[What to do]
A: What is the name of the new legal advocacy organization being set up in the UK, according to the text on human rights in childbirth?
B: Please continue the text on human rights in childbirth from its last sentence.

[Extract]
When Hermine and Nicola first contacted me about this conference, I was overjoyed that I had found some other lawyers as excited as me about women’s rights in childbirth. Little did I know then that there were so many others across the world who shared our concerns. It was inspiring to meet all those committed advocates for women’s rights at the conference. Whatever our professional backgrounds, we all shared a common goal to illuminate and advance an area of women’s rights that has been too long neglected.

It is during pregnancy and childbirth that many women encounter their first serious threat to their physical autonomy. In the twentieth century, this threat came from a paternalistic medical profession that sought to protect women from themselves. In the twenty-first century, the threat is a bureaucratic one. Women are the playthings of risk management policies that stifle both their autonomy and the clinical judgment of their caregivers. Human rights law provides one solution to this homogenisation: it demands that each women is treated as an individual and that she is an active participant in every decision about her care. This can be achieved through legal actions, such as the ground-breaking Ternovszky case, through cultural permeation of the maternity system and by representing those midwives all over the world facing punitive sanctions for facilitating women’s choice. There is no doubt that lawyers have an important part to play in changing childbirth.

Inspired by the enthusiasm and commitment of the conference participants, I am establishing a new legal advocacy organisation in the UK called Birthrights. It will launch in the Autumn providing women and caregivers with legal advice and lobbying policy-makers on childbirth rights. I am looking forward to the next Human Rights in Childbirth Conference when I hope we will be able to report progress in making rights a reality.

Rachel Verweij, Chairperson of Verening Het ouderschap, Netherlands


The conference was a wonderful opportunity to meet with people from all over the world and hear their stories – some very famous people too! From our Dutch perspective, it is awful to hear and hard to believe some of the stories of births in other countries. We have taken them as a warning that we need to stand for our system and for the (relatively) free choice that women have in our country. We have learned a lot about the rights of the baby and of the parents in the Dutch and European situation. Also a lot of inspiration comes from the beautiful initiatives in other parts of the world such as New Zealand and the UK, and from new research on the importance of birth for the development of the baby and the bonding in the new family.

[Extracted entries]
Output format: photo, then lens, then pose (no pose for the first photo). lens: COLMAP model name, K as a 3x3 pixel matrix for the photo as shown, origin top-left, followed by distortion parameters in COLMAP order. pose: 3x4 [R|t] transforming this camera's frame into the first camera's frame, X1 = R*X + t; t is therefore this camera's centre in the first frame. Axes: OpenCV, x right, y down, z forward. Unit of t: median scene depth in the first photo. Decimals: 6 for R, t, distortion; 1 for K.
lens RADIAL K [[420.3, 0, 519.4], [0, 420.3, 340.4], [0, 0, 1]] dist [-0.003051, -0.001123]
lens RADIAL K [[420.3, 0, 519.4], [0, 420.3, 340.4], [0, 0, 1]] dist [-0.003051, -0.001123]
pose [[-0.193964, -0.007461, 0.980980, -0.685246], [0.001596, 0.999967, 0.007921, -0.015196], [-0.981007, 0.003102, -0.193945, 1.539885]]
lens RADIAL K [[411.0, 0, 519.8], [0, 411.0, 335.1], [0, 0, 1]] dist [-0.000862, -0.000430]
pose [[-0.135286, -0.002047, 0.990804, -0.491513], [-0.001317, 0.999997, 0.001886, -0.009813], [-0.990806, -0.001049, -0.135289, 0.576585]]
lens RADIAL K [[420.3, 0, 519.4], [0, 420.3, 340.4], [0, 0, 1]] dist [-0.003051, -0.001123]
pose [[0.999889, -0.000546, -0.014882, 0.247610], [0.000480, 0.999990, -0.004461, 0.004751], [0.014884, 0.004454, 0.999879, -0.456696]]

[Answers to the exercise]
A: Birthrights.

B:
What we missed in the conference, was a broad dialogue between the complete spectrum of Dutch perspectives, especially the perspective of the gynaecologist. There were very few of them present. For a possible follow up, I would like to call upon the gynaecologists and their organisation to come to the conference in large numbers to share their perspective and to listen to the perspective of the parents (to be).

Roanna Rosewood, Author and HBA2C Mother, United States of America


I’m asked to provide “just a paragraph or two about the conference.” And I stall. I stall for days because it’s an impossible task. Who am I to squeeze hundreds of people from around the world, all passionately and competently tackling one of the most important crises we face, into a paragraph? Where do hope and fear, happiness and tears, fragility and power converge? They converge in birth, and at the Human Rights in Childbirth Conference. Something was born. I cannot see what it will become. I know only that if we nourish and support it, it will be grand; and that when the time comes for our daughters and granddaughters to give birth, they will do so safely and with joy.


Nicholas Rubashkin, Obstetrician-Gynaecologist, United States of America


As an obstetrician who studied anthropology and is also part Hungarian, I went to the conference mainly to learn more about the Ternovszky case and to meet with Hungarian experts in the area of birth and human rights. I accomplished both of these goals easily; due to the small size and format of the conference, I was pleasantly surprised how easy it was to engage panelists. With the energy and knowledge gained at the conference, I hope to conduct a research project in Hungary exploring how the government decree regulating home birth has influenced the options available to birthing women.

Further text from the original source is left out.